An undercutting defeater works differently and is subtler. It doesn't provide evidence that your belief is false; it provides evidence that your justificatory process is unreliable in this context. Imagine you see a red barn in a field and form the justified belief "that is a red barn." Now you learn that this region is full of cardboard barn facades, painted realistically, that you cannot distinguish from real barns at road distance. This new information doesn't tell you that you're looking at a fake — you might well be looking at the only real barn in the area. But it undermines your ability to trust your perceptual process here: your visual experience of a barn-shape no longer provides strong justification for believing it's a barn, because that same experience would arise whether you were seeing a real barn or a fake. The undercutter attacks the *inference from evidence to belief*, not the belief itself.

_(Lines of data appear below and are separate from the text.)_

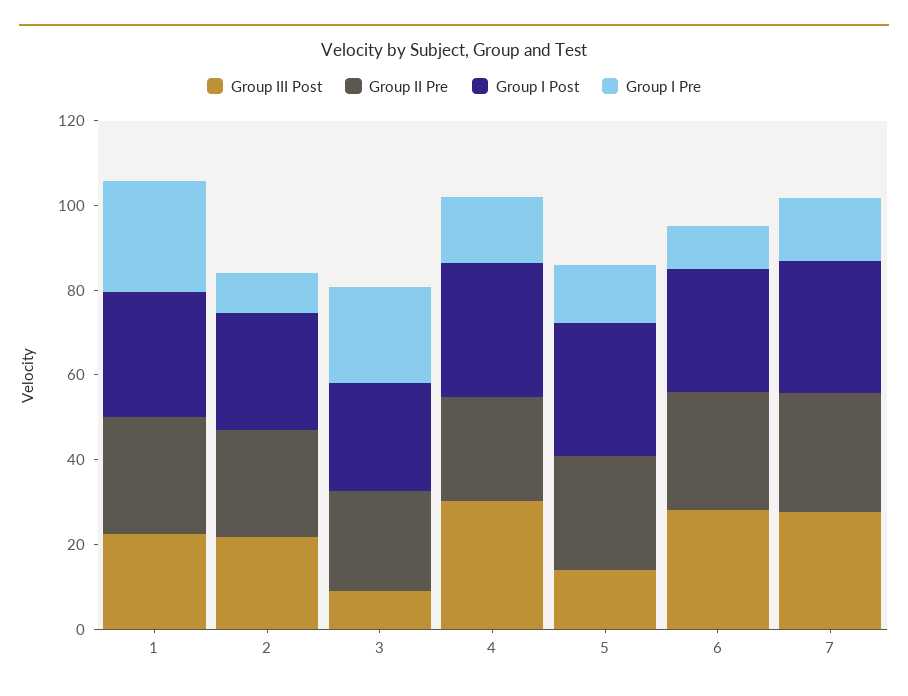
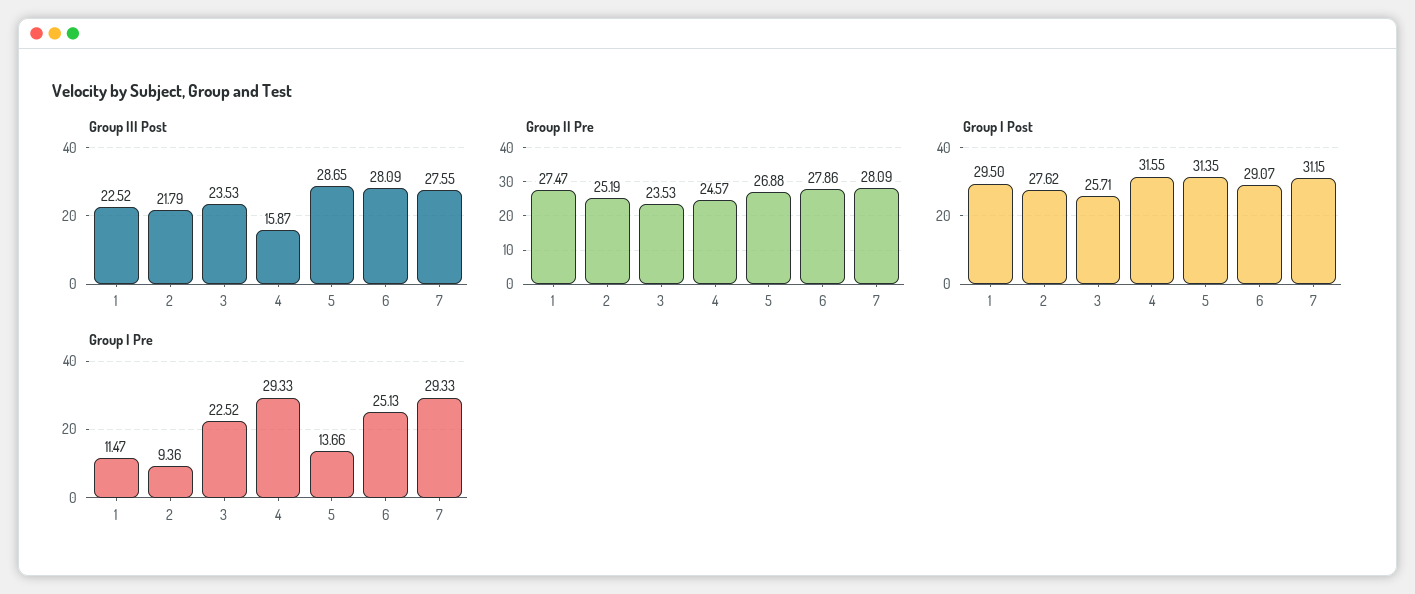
  {
    "Group III Post": {
      "1": 22.52,
      "2": 21.79,
-     "3": 10,
+     "3": 23.53,
-     "4": 30,
+     "4": 15.87,
-     "5": 15,
+     "5": 28.65,
      "6": 28.09,
      "7": 27.55
    },
    "Group II Pre": {
      "1": 27.47,
      "2": 25.19,
      "3": 23.53,
      "4": 24.57,
      "5": 26.88,
      "6": 27.86,
      "7": 28.09
    },
    "Group I Post": {
      "1": 29.5,
      "2": 27.62,
      "3": 25.71,
      "4": 31.55,
      "5": 31.35,
      "6": 29.07,
      "7": 31.15
    },
    "Group I Pre": {
-     "1": 25,
+     "1": 11.47,
      "2": 9.36,
      "3": 22.52,
-     "4": 15,
+     "4": 29.33,
      "5": 13.66,
-     "6": 10,
+     "6": 25.13,
-     "7": 15
+     "7": 29.33
    }
  }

The connection to Gettier is direct. In Gettier cases, your justified belief happens to be true, but not because your justificatory process reliably tracked the truth — there's a kind of epistemic luck involved. Defeater theory suggests that a complete account of knowledge must include not just positive conditions but also the absence of undefeated defeaters: your justification must remain intact. Some responses to Gettier formalize this as a no-defeater condition — roughly, there must be no true proposition that, if you learned it, would defeat your justification. This approach captures an important intuition: genuine knowledge is robust to the discovery of new truths, whereas Gettier-style lucky belief is not. The challenge for this account is specifying precisely which defeaters count as relevant and handling cases where different defeaters interact — a defeater can itself be defeated by a further defeater-defeater, generating complex chains of epistemic status that formal models attempt to track.